+++ Extracted information

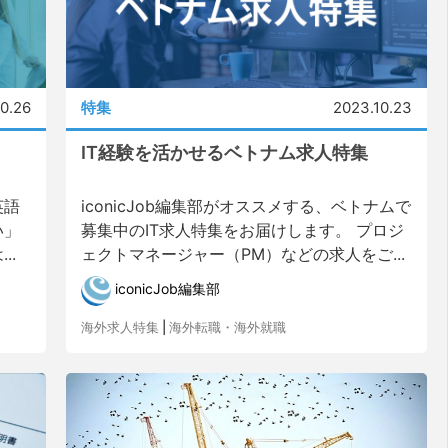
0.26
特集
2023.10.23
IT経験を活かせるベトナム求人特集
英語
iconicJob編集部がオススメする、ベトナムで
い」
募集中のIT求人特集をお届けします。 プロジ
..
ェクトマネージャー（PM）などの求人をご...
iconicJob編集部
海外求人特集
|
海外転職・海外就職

++++++
+++ Extracted information

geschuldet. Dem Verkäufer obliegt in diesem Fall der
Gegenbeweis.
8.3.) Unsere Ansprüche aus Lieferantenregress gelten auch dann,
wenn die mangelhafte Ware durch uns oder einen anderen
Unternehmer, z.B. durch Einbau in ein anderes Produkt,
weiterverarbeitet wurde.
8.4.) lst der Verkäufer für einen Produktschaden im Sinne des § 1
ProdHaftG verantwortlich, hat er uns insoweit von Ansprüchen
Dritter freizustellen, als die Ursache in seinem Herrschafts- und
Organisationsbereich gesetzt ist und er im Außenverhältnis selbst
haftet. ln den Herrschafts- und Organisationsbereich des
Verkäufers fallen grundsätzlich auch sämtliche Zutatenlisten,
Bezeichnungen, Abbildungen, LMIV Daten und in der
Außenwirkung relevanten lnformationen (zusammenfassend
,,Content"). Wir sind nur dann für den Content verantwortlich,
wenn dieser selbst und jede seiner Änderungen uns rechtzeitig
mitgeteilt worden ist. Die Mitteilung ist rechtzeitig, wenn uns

++++++

▶ [Work request] Count the lines in the material above that contain the string "verantwortlich", matching case exactly, and reply with only the number.

▶ [The answer] 2